### Supplied data
--
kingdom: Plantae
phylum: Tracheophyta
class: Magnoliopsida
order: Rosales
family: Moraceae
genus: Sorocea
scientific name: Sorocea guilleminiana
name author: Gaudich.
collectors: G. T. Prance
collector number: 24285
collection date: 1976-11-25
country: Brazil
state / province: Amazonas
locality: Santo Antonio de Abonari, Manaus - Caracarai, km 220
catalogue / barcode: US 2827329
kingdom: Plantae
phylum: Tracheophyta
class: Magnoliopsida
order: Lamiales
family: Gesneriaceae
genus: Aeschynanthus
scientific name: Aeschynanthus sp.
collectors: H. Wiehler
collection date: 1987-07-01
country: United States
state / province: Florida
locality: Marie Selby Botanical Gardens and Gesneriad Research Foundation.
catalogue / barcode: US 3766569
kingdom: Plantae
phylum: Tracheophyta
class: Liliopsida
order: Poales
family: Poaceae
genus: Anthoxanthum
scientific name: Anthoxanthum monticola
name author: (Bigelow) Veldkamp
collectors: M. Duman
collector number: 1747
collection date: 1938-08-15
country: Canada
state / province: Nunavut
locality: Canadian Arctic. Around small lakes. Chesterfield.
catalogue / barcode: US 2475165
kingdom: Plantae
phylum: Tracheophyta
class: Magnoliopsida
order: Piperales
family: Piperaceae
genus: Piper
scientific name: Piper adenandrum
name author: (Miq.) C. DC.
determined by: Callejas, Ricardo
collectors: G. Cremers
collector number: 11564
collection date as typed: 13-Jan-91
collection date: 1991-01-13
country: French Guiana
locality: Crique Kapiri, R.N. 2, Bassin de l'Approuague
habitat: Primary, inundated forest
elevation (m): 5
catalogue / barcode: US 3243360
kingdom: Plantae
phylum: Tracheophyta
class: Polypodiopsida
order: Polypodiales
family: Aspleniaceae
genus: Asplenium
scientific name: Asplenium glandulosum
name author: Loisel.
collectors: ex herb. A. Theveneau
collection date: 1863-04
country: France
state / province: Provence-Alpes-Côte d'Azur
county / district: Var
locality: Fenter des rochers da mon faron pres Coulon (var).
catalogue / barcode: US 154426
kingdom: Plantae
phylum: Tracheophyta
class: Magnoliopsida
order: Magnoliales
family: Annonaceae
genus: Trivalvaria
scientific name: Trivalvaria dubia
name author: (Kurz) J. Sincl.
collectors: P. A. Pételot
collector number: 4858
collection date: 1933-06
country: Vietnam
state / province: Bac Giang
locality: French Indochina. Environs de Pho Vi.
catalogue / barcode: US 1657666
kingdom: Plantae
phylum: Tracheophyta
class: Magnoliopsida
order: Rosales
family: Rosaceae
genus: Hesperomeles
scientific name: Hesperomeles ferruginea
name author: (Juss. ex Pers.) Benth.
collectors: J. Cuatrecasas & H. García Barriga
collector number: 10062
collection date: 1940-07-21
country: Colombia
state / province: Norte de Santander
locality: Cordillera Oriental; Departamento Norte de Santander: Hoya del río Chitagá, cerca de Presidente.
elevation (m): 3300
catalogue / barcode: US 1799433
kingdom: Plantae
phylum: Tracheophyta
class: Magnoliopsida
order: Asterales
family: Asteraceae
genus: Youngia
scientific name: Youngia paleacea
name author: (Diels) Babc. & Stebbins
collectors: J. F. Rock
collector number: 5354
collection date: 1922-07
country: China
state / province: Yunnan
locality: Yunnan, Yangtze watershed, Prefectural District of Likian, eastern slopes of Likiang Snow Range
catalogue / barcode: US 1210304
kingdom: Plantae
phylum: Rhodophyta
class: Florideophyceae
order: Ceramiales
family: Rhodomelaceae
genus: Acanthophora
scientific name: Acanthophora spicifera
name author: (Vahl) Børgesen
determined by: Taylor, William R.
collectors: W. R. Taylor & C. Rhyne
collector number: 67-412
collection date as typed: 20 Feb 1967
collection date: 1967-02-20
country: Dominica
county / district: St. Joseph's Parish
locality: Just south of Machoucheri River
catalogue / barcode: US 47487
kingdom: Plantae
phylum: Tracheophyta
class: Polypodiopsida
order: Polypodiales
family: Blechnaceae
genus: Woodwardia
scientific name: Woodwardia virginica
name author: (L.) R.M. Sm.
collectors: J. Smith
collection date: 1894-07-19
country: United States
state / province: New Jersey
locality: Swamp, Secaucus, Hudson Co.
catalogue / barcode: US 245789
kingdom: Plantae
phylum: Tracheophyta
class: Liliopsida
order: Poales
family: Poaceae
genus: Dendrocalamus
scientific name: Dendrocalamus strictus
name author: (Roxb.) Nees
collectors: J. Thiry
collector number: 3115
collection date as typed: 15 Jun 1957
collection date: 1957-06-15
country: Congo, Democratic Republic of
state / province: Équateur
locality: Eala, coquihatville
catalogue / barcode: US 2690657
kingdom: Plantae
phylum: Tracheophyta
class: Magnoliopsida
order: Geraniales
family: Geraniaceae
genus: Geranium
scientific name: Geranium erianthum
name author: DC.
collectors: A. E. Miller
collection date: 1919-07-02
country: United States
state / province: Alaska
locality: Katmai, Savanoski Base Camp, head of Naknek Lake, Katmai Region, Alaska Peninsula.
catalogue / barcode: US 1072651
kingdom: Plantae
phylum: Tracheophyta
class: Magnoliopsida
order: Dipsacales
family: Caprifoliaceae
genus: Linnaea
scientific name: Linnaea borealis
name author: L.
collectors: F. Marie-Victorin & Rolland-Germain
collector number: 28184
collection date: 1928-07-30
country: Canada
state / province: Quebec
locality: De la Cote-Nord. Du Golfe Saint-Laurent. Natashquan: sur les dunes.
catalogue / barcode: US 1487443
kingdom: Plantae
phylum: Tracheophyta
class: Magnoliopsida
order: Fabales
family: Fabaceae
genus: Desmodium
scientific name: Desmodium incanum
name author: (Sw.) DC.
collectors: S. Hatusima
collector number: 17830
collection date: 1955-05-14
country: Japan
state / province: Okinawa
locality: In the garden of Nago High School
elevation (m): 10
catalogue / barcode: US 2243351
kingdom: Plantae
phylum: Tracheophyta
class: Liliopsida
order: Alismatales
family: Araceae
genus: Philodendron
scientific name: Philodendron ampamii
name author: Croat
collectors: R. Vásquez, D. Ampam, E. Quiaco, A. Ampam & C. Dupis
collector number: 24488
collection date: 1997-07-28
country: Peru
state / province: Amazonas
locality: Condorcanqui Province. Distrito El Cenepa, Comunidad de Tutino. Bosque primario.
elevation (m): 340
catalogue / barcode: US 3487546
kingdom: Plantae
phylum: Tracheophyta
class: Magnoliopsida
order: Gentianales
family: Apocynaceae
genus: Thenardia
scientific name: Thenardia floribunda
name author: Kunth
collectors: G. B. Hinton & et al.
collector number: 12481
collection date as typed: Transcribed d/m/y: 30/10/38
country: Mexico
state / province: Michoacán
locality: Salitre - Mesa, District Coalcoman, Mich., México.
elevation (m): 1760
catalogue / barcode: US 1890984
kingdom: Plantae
--
### Stated goal
Repeat the entries starting at the line containing "name author: (L.) R.M. Sm." and ending after the line containing "catalogue / barcode: US 2690657", swapping "locality" for "site" and leaving everything else unchanged.

### Problem solution
name author: (L.) R.M. Sm.
collectors: J. Smith
collection date: 1894-07-19
country: United States
state / province: New Jersey
site: Swamp, Secaucus, Hudson Co.
catalogue / barcode: US 245789
kingdom: Plantae
phylum: Tracheophyta
class: Liliopsida
order: Poales
family: Poaceae
genus: Dendrocalamus
scientific name: Dendrocalamus strictus
name author: (Roxb.) Nees
collectors: J. Thiry
collector number: 3115
collection date as typed: 15 Jun 1957
collection date: 1957-06-15
country: Congo, Democratic Republic of
state / province: Équateur
site: Eala, coquihatville
catalogue / barcode: US 2690657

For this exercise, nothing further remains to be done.